C:\Program Files\jumanpp>jumanpp_v2.exe -c jumandic.conf sample.txt
failed to load model from disk: InvalidState: could not access file: "C:/Program errcode=123
backtrace:
jumanpp::util::MappedFile::open at c:\data\jumanpp-2.0.0-rc2\src\util\mmap_impl_win32.h:66
jumanpp::core::model::FilesystemModel::open at c:\data\jumanpp-2.0.0-rc2\src\core\impl\model_io.cc:111
jumanpp::core::JumanppEnv::loadModel at c:\data\jumanpp-2.0.0-rc2\src\core\env.cc:11
jumanpp::jumandic::JumanppExec::init at c:\data\jumanpp-2.0.0-rc2\src\jumandic\shared\jumandic_env.cc:26
Here is my content of jumandoc.conf
--model="C:/Program Files/jumanpp/libexec/jumanpp/jumandic.jppmdl"

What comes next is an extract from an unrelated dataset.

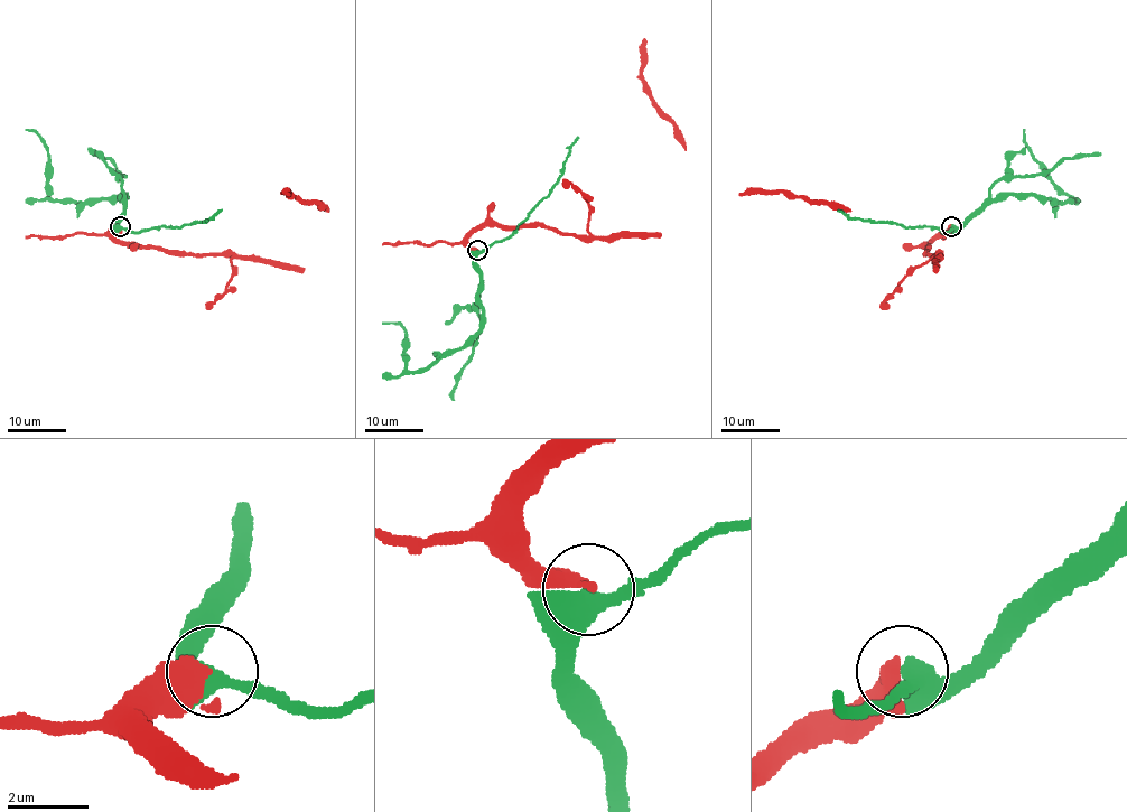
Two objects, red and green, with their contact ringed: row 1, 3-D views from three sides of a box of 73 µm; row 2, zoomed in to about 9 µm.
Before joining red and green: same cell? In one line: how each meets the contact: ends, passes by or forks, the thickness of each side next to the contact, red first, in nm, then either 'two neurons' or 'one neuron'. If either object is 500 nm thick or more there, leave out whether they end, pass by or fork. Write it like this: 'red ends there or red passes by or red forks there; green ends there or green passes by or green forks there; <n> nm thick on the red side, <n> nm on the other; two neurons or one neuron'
360 nm thick on the red side, 500 nm on the other; one neuron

--rnn-nce-bias=5.62844432562
--rnn-unk-constant=-3.4748115191
--rnn-unk-length=-2.92994951022
--feature-weight-perceptron=1
--feature-weight-rnn=0.0176
- Is there any way to control output character code? Above terminal is mintty. Windows default terminal won't display the output correctly.
Thank you!
Nice to know that the build have passed. That means that at least MSBuild files generated by CMake are sane. I wonder that is the problem with the VS Solution.
- We want to build an installer for Windows. #81. Installing from the CMake source build... is a bit advanced thing on Windows.

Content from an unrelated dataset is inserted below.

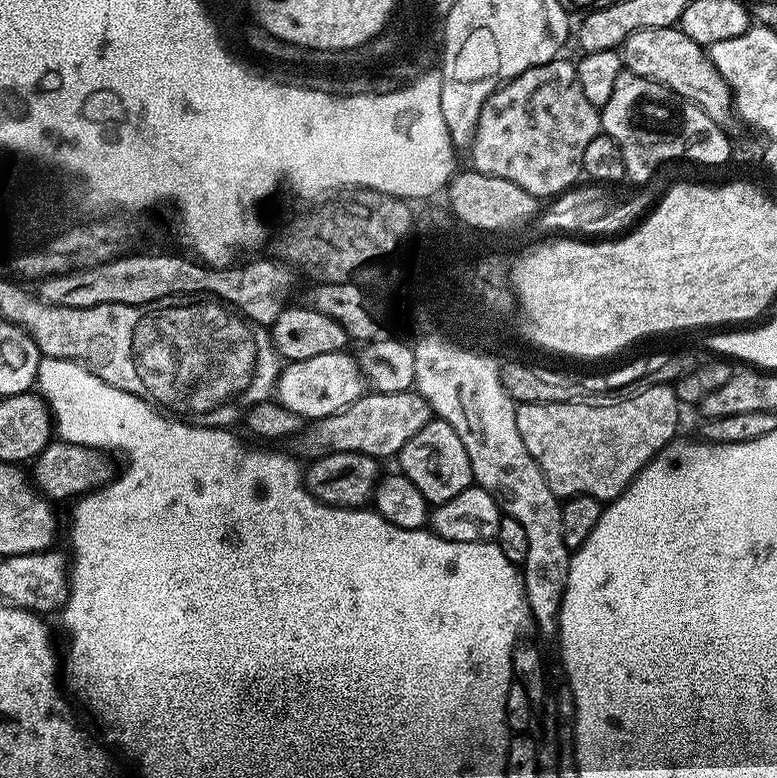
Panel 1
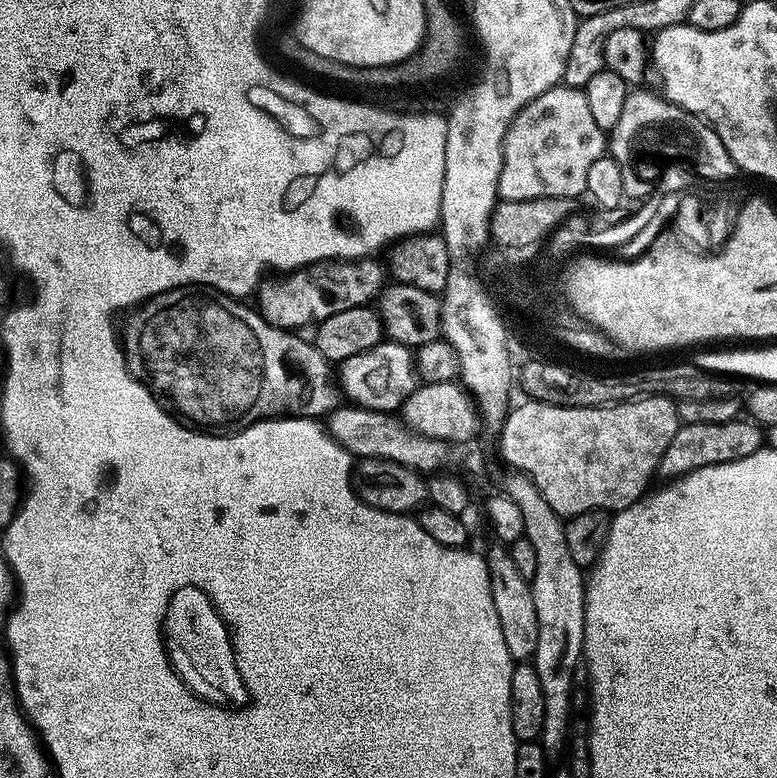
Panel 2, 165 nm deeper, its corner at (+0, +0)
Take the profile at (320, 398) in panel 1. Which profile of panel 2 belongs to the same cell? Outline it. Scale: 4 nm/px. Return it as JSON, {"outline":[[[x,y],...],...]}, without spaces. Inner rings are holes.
{"outline":[[[381,342],[362,354],[356,354],[354,358],[339,361],[338,364],[339,391],[343,399],[357,409],[368,409],[381,414],[399,413],[406,398],[410,398],[417,386],[416,357],[413,349],[404,344]]]}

- Thats a known bug :P. Please don't use spaces in the path names for the time being. I will fix it together with #83.
- I do not plan to add any character code convertion functionality in the binary itself. You can use (or write) a wrapper script if you want.
Thank you for clearing those things out. Totally understandable especially about output code 3. This issue is now solved, I think.
I have looked over your build log once more. It seems that by default CMake tries to generate build files for 32-bit. I haven't tested that configuration.
It probably should work, but a lot of Juman++ internal optimizations assume that we are using a 64-bit platform and have a sane number of 64-bit registers, which is obviously false on x86.
I once tried
cmake -G "Visual Studio 15 2017" ..
but not
cmake -G "Visual Studio 15 2017 Win64" ..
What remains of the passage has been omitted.